begin Given passage
Jedediah Berry’s The Manual of Detection is a detective story about detective stories. But it’s many other things as well.

There’s a city (and though no name is mentioned, it’s seems appropriate for the genre to assume that it is New York) that is all seedy bars, thugs, nameless crimes and beautiful, inscrutable women. This is the world of Travis Siwart, a detective who made his reputation with such cases as The Oldest Murdered Man and The Three Deaths of Colonel Baker.

There’s another city, though; the one that is inhabited by Mr Charles Unwin. For twenty years Unwin has been a clerk in an office; he rides a bicycle to work, carries an umbrella, and is entirely preoccupied by routine.

These two men, who have never met, are connected by the huge investigative organisation known as The Agency. The Agency employs Siwart for his skills as a detective, and Unwin to record his cases for posterity. If Siwart’s cases are considered classics of the genre (and they are incredibly intriguing – in one, a villain manages to steal an entire day in November) this is at least in part due to Unwin’s accounts of them. But Siwart goes missing, appearing in Unwin’s dreams to ask his help. An unwilling Unwin is promoted to Siwart’s position and he takes as his first case Siwart’s disappearance, hoping to thus win back his old job and return things to normal. Down the mean streets of Siwart’s New York this unlikely detective must go, then, armed only with his umbrella and a copy of that useful handbook for detectives, The Manual of Detection.
end Given passage
begin Extracted entries
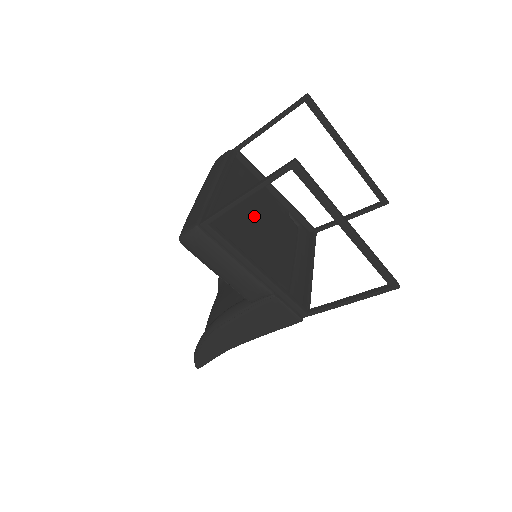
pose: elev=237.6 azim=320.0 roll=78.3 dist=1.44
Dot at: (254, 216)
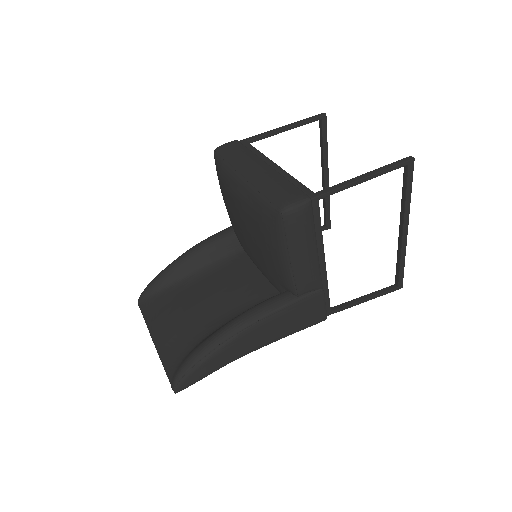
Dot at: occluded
end Extracted entries
begin Extracted entries
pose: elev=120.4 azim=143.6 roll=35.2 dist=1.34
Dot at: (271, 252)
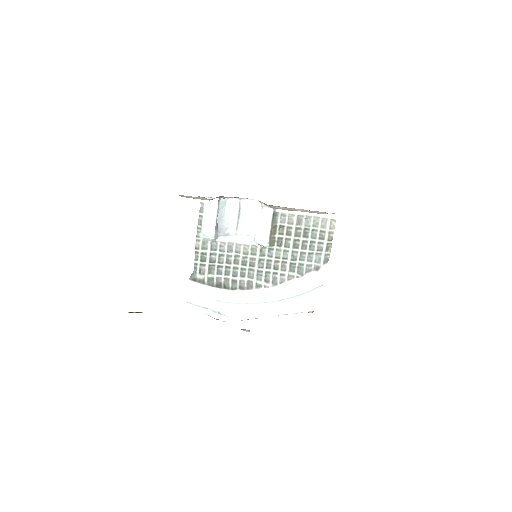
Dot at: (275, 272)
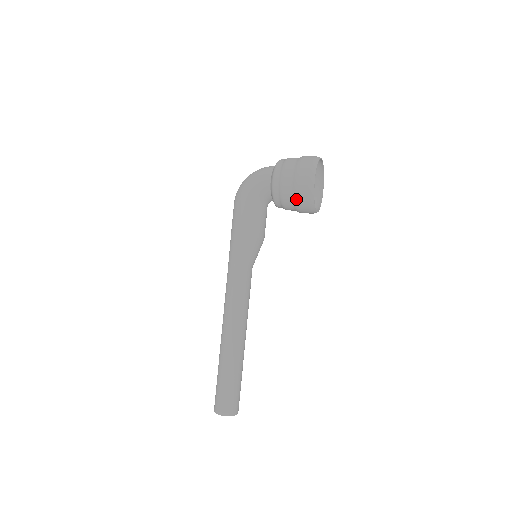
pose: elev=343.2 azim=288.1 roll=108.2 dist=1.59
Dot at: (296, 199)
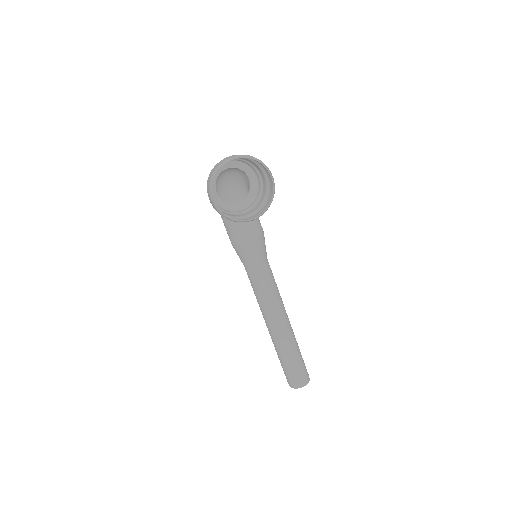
end Extracted entries
_What to work on_
A – Answer these three questions using the review of The Manual of Detection, one line each:
(i) How many years has Unwin worked as a clerk?
(ii) Which two cases made Siwart's reputation?
(iii) In one of Siwart's cases, what does a villain manage to steal?
B – Carry on the review of The Manual of Detection past its final sentence, in the same voice.

_Results in order_
A –
(i) Twenty years.
(ii) The Oldest Murdered Man and The Three Deaths of Colonel Baker.
(iii) An entire day in November.

B –
To have a book within a book and to give both books the same title is an act of cruelty to the hapless reviewer, who is forced to explain at every point to which book she refers. But Berry’s real world novel The Manual of Detection (MoD 1) bases a good deal of its structure on the fictional Manual of Detection (MoD 2) – it bears the same number of chapters with the same titles, and each chapter opens with a quote from the same section of the book’s meta-text. Some editions of the book even look physically identical to the manual described.

Yet the novel’s worth does not stem only from this central conceit. It is incredibly funny, for one thing, with much of the humour derived from the complete mismatch between Unwin and the classic noir thriller world he is forced to enter. In one brilliant scene he follows a lead to a bar named The Forty Winks where he must order a drink (he can think of nothing but a root beer) and play a game of poker (he does not know the rules) for information. Yet for all his seeming unfitness for his new position the reader never quite forgets that Unwin has made Siwart – he is the faithful recorder, the Watson to Siwart’s Holmes.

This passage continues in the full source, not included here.